Key facts
- Bitcoin rose back above $60,000 after trading as low as $59,200.
- Ether dropped 7.9% on the week, trading at $1,616.
- XRP and Solana also posted significant weekly losses.
- Micron Technology's stock surged approximately 15% on an improved sales forecast.
- Analysts suggest Bitcoin's position near its 200-week moving average could indicate a prolonged downturn.
- Upcoming U.S. inflation data is a key factor for future market movements.
Bitcoin has recovered above the $60,000 mark, alongside other major cryptocurrencies like Ether and Solana, as technology stocks staged a significant rebound. The digital asset market had previously experienced a sharp downturn, with Bitcoin breaking below $60,000 due to a combination of factors including continued outflows from U.S. spot Bitcoin ETFs, a more hawkish stance from the Federal Reserve, and a strengthening U.S. dollar.
Bitcoin fell to approximately $59,200 late Wednesday before buyers pushed it back to around $60,700 by Thursday. Over the past week, Bitcoin saw a 5.4% decline. Ether also suffered, dropping 7.9% to $1,616, while XRP and Solana experienced notable weekly losses. Dogecoin and Hyperliquid's HYPE were among the worst performers, each down over 11% for the week, with Tron being the sole major token to register a gain.

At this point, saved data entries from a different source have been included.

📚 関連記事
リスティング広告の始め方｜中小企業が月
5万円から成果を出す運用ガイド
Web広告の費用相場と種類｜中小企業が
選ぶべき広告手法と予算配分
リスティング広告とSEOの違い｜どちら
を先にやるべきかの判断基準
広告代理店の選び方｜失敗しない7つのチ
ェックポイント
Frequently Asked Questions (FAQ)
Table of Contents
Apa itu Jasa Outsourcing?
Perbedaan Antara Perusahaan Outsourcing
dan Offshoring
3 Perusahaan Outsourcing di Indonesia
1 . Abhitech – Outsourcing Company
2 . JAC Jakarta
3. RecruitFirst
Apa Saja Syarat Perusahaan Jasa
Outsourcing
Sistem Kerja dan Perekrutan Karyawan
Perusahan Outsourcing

The rebound in AI-related stocks, which had previously dragged down the crypto market, provided some positive momentum. Micron Technology, a major memory chip manufacturer, saw its stock jump by about 15% after its sales forecast exceeded Wall Street expectations, reigniting confidence in AI spending. This sentiment boost was reflected in a 1.8% rise in Nasdaq 100 futures and a significant surge in South Korea's Kospi index.

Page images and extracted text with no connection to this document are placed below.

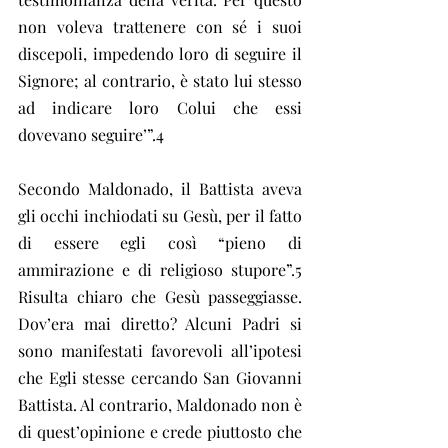
non voleva trattenere con sé i suoi 
discepoli, impedendo loro di seguire il 
Signore; al contrario, è stato lui stesso 
ad indicare loro Colui che essi 
dovevano seguire’”.4 
Secondo Maldonado, il Battista aveva 
gli occhi inchiodati su Gesù, per il fatto 
di essere egli così “pieno di 
ammirazione e di religioso stupore”.5 
Risulta chiaro che Gesù passeggiasse. 
Dov’era mai diretto? Alcuni Padri si 
sono manifestati favorevoli all’ipotesi 
che Egli stesse cercando San Giovanni 
Battista. Al contrario, Maldonado non è 
di quest’opinione e crede piuttosto che 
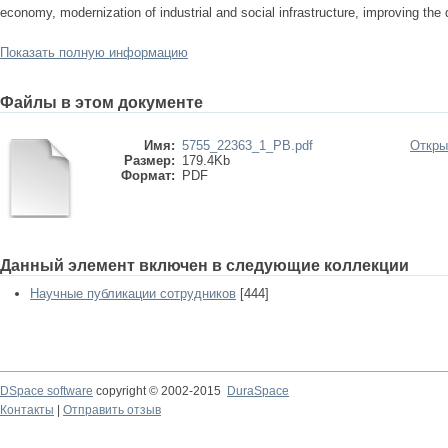
economy, modernization of industrial and social infrastructure, improving the
Показать полную информацию
Файлы в этом документе
Имя:
5755_22363_1_PB.pdf
Откры
Размер:
179.4Kb
Формат:
PDF
Данный элемент включен в следующие коллекции
Научные публикации сотрудников
[444]
DSpace software
copyright © 2002-2015
DuraSpace
Контакты
|
Отправить отзыв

Analysts at FxPro noted that the pressure on cryptocurrencies has become more self-contained. Alex Kuptsikevich, Chief Market Analyst at FxPro, stated that Bitcoin's current position near its 200-week moving average, a key long-term trend indicator, could signal the onset of a prolonged "crypto winter." Historically, Bitcoin's approach to this average has preceded extended periods of depressed prices.

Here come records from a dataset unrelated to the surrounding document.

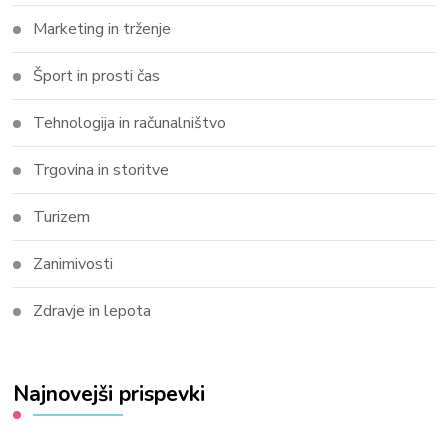
Marketing in trženje
Šport in prosti čas
Tehnologija in računalništvo
Trgovina in storitve
Turizem
Zanimivosti
Zdravje in lepota
Najnovejši prispevki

FxPro suggested that the immediate resistance level for Bitcoin is between $61,800 and $62,000. A break below this could see the price fall to a plausible cycle low of $55,000. The firm advised traders to prioritize risk management over chasing market direction.
The upcoming release of U.S. inflation data, specifically the Federal Reserve's preferred price gauge, is seen as a critical factor. A higher-than-expected reading would likely reinforce the Fed's hawkish stance and the strong dollar, continuing to pressure crypto. Conversely, softer inflation data could provide some relief. The market's focus has shifted from geopolitical headlines to underlying demand and ETF flows.